Casualità dettata dallo schieramento dell’avversario o meno, da quel momento Antonio Conte, almeno per quanto attiene il campionato italiano, sembra aver trovato la quadratura del cerchio ed il modulo che più si sposa soprattutto con le caratteristiche dei suoi difensori. A parte Barzagli (che sembra digerire senza particolari patemi anche lo schieramento difensivo a 4), Bonucci e Chiellini sono completamente rinati grazie allo schieramento della linea difensiva a 3, buttandosi alle spalle le tante macchie accumulate negli anni precedenti. Lo stesso Pirlo che, a pieno titolo, si può inserire nei migliori centrocampisti mondiali, sembra rendere ancor più se schierato come play basso con due interni a giostrargli ai lati. La vera chicca di Conte, però, è il dirottamento sull’out sinistro di un Asamoah che trasformato da mezz’ala a esterno è stato spesso capace di spaccare in due le partite grazie alla sua fisicità dirompente coniugata ad una tecnica discreta.

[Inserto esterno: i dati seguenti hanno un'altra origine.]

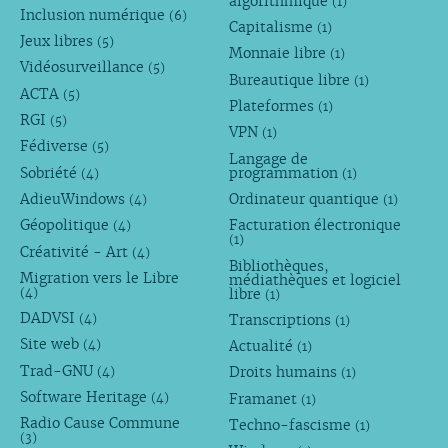
algorithmique
(1)
Inclusion numérique
(6)
Capitalisme
(1)
Jeux libres
(5)
Monnaie libre
(1)
Vidéosurveillance
(5)
Bureautique libre
(1)
ACTA
(5)
Plateformes
(1)
RGI
(5)
VPN
(1)
Fédiverse
(5)
Langage de
Sobriété
programmation
(4)
(1)
AdieuWindows
Ordinateur quantique
(4)
(1)
Géopolitique
Facturation électronique
(4)
(1)
Créativité - Art
(4)
Bibliothèques,
Migration vers le Libre
médiathèques et logiciel
libre
(4)
(1)
DADVSI
Transcriptions
(4)
(1)
Site web
Actualité
(4)
(1)
Trad-GNU
Droits humains
(4)
(1)
Software Heritage
Framanet
(4)
(1)
Radio Cause Commune
Techno-fascisme
(1)
(3)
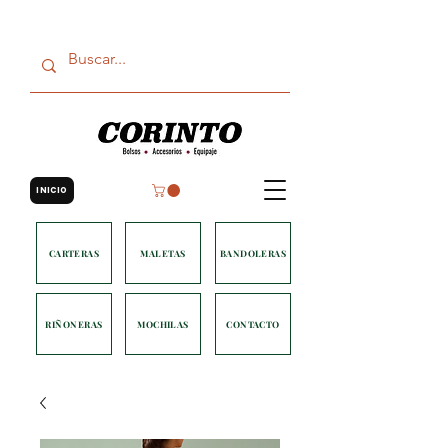
INICIO
CARTERAS
MALETAS
BANDOLERAS
RIÑONERAS
MOCHILAS
CONTACTO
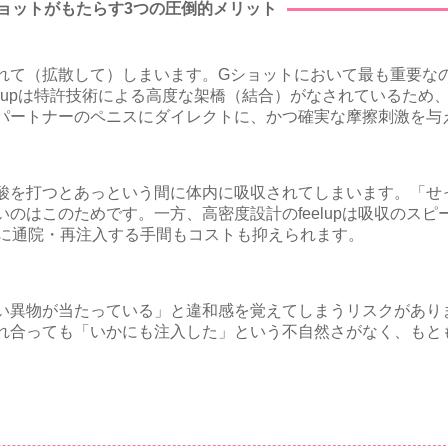
Gショットがもたらす3つの圧倒的メリット
れて（拡散して）しまいます。Gショットにおいて最も重要な
elupは特許技術による高度な架橋（結合）がなされているため
パートナーのペニスにダイレクトに、かつ確実な摩擦刺激を与
酸を打つとあっという間に体内に吸収されてしまいます。「せ
のはこのためです。一方、高密度設計のfeelupは吸収のスピ
繁に通院・再注入する手間もコストも抑えられます。
異物が当たっている」と違和感を覚えてしまうリスクがあります。
れ合っても「いかにも注入した」という不自然さがなく、もと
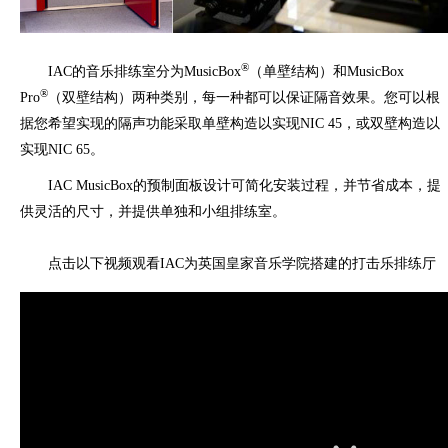
®
IAC的音乐排练室分为MusicBox
（单壁结构）和MusicBox
®
Pro
（双壁结构）两种类别，每一种都可以保证隔音效果。您可以根
据您希望实现的隔声功能采取单壁构造以实现NIC 45，或双壁构造以
实现NIC 65。
IAC MusicBox的预制面板设计可简化安装过程，并节省成本，提
供灵活的尺寸，并提供单独和小组排练室。
点击以下视频观看
IAC
为英国皇家音乐学院搭建的打击乐排练厅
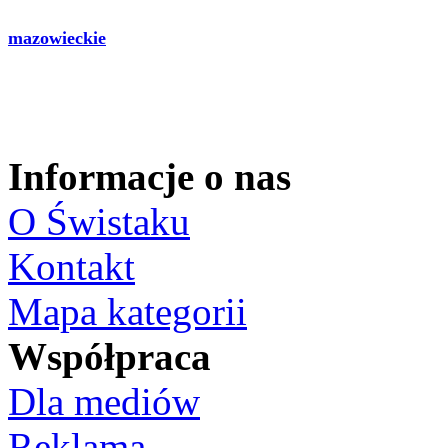
mazowieckie
Informacje o nas
O Świstaku
Kontakt
Mapa kategorii
Współpraca
Dla mediów
Reklama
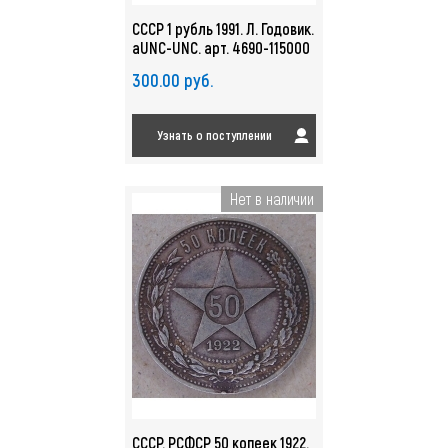
СССР 1 рубль 1991. Л. Годовик.
aUNC-UNC. арт. 4690-115000
300.00 руб.
Узнать о поступлении
Нет в наличии
СССР. РСФСР 50 копеек 1922.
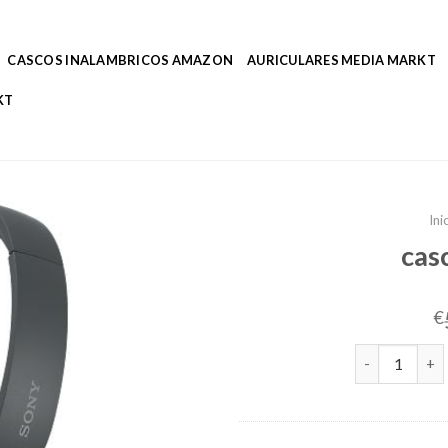
CASCOS INALAMBRICOS AMAZON
AURICULARES MEDIA MARKT
KT
Ini
cas
€
cascos auricu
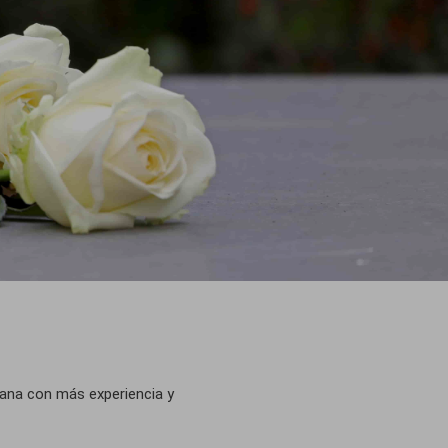
ana con más experiencia y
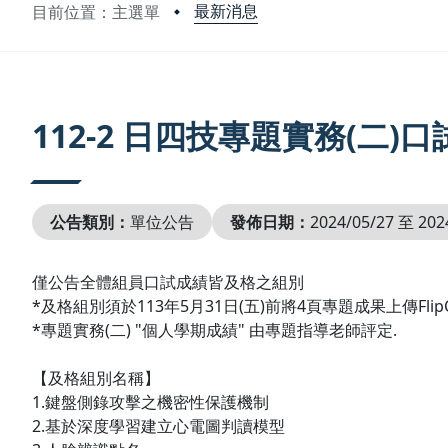
最新消息
目前位置：主選單
:::
112-2 日四技專題實務(二)
公告類別：
單位公告
發佈日期：
2024/05/27 至 202
僅公告全體組員口試成績皆及格之組別
*及格組別須於113年5月31日(五)前將4頁專題成果上傳FlipCl
*專題實務(二) "個人學期成績" 由專題指導老師評定.
【及格組別名稱】
1.鍵盤側錄攻擊之機密性保護機制
2.基於深度學習建立心電圖判讀模型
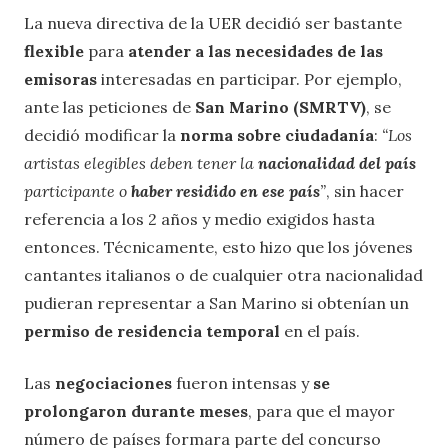
La nueva directiva de la UER decidió ser bastante
flexible
para
atender a las necesidades de las
emisoras
interesadas en participar. Por ejemplo,
ante las peticiones de
San Marino (SMRTV)
, se
decidió modificar la
norma sobre ciudadanía
:
“Los
artistas elegibles deben tener la
nacionalidad del país
participante o
haber residido en ese país
”
, sin hacer
referencia a los 2 años y medio exigidos hasta
entonces. Técnicamente, esto hizo que los jóvenes
cantantes italianos o de cualquier otra nacionalidad
pudieran representar a San Marino si obtenían un
permiso de residencia temporal
en el país.
Las
negociaciones
fueron intensas y
se
prolongaron durante meses
, para que el mayor
número de países formara parte del concurso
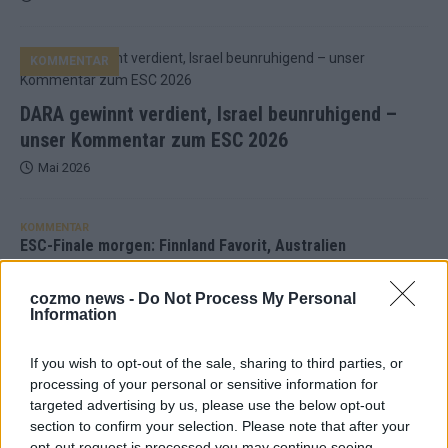
KOMMENTAR
DARA gewinnt verdient, Israel beunruhigend –
unser Kommentar zum ESC 2026
Mai 2026
KOMMENTAR
ESC-Finale morgen: Finnland Favorit, Australien
aufgestiegen – alle 25 Acts im Kurzcheck
Mai 2026
cozmo news -
Do Not Process My Personal
Information
KOMMENTAR
If you wish to opt-out of the sale, sharing to third parties, or
JJ hat den Abend gerettet – der Rest des ESC-Halbfinales
processing of your personal or sensitive information for
war solide, aber kein Feuerwerk
targeted advertising by us, please use the below opt-out
Mai 2026
section to confirm your selection. Please note that after your
opt-out request is processed you may continue seeing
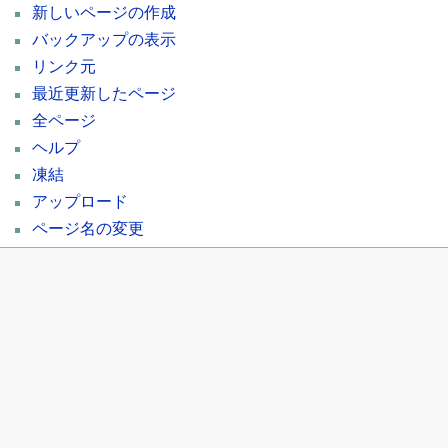
新しいページの作成
バックアップの表示
リンク元
最近更新したページ
全ページ
ヘルプ
凍結
アップロード
ページ名の変更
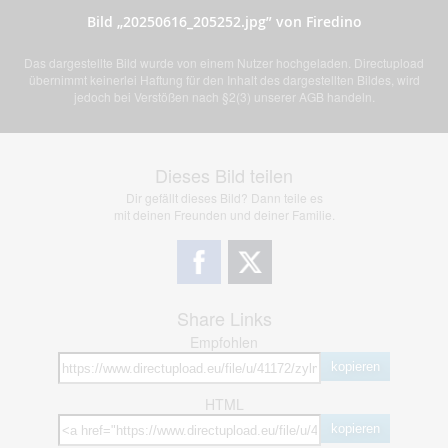
Bild „20250616_205252.jpg” von Firedino
Das dargestellte Bild wurde von einem Nutzer hochgeladen. Directupload
übernimmt keinerlei Haftung für den Inhalt des dargestellten Bildes, wird
jedoch bei Verstößen nach §2(3) unserer AGB handeln.
Dieses Bild teilen
Dir gefällt dieses Bild? Dann teile es
mit deinen Freunden und deiner Familie.
Share Links
Empfohlen
kopieren
HTML
kopieren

In ogni caso, anche se le due squadre si affronteranno con due moduli speculari e si schiereranno a specchio, è possibile individuare sottili ma sostanziali differenze nell’applicazione voluta dai due mister. Entrambi chiedono alle proprie squadre ritmo e profondità sugli esterni, ma mentre Conte preferisce arrivarci attraverso il palleggio fraseggiato, Mazzarri ama i cambi di gioco repentini e immediate verticalizzazioni. Condizione atletica ed intensità di corsa fanno sì che entrambe le squadre attuino una buona occupazione degli spazi, anche se il tecnico toscano privilegia le ripartenze ed il suo omologo salentino chiede alla sua squadra il pressing alto con recupero palla aggressivo e transizioni offensive.
Anche le soluzioni offensive disegnate per le proprie compagini sono diverse: Mazzarri gradisce sistemare le due punte in verticale per muovere con la prima punta la linea avversaria ed aumentare la pericolosità sulla trequarti, Conte ama sistemare le due punte in orizzontale per sfruttare il gioco a due corto nello stretto e per favorire, grazie al lavoro sporco da guastatori delle due punti, l’inserimento senza palla alle spalle della linea difensiva degli interni di centrocampo. Proprio grazie a questa diverse soluzioni offensive, negli anni, Mazzarri è riuscito a far esplodere tutte le prime punte a sua disposizione mentre Conte è riuscito a trasformare i vari Vidal, Marchisio e Pogba in veri e propri centrocampisti goleador in grado di sopperire alla scarsa vena realizzativa degli avanti bianconeri.
Stesso modulo, dunque, ma diversa applicazione in un calcio, quello odierno, giocato sempre più sul filo dei dettagli.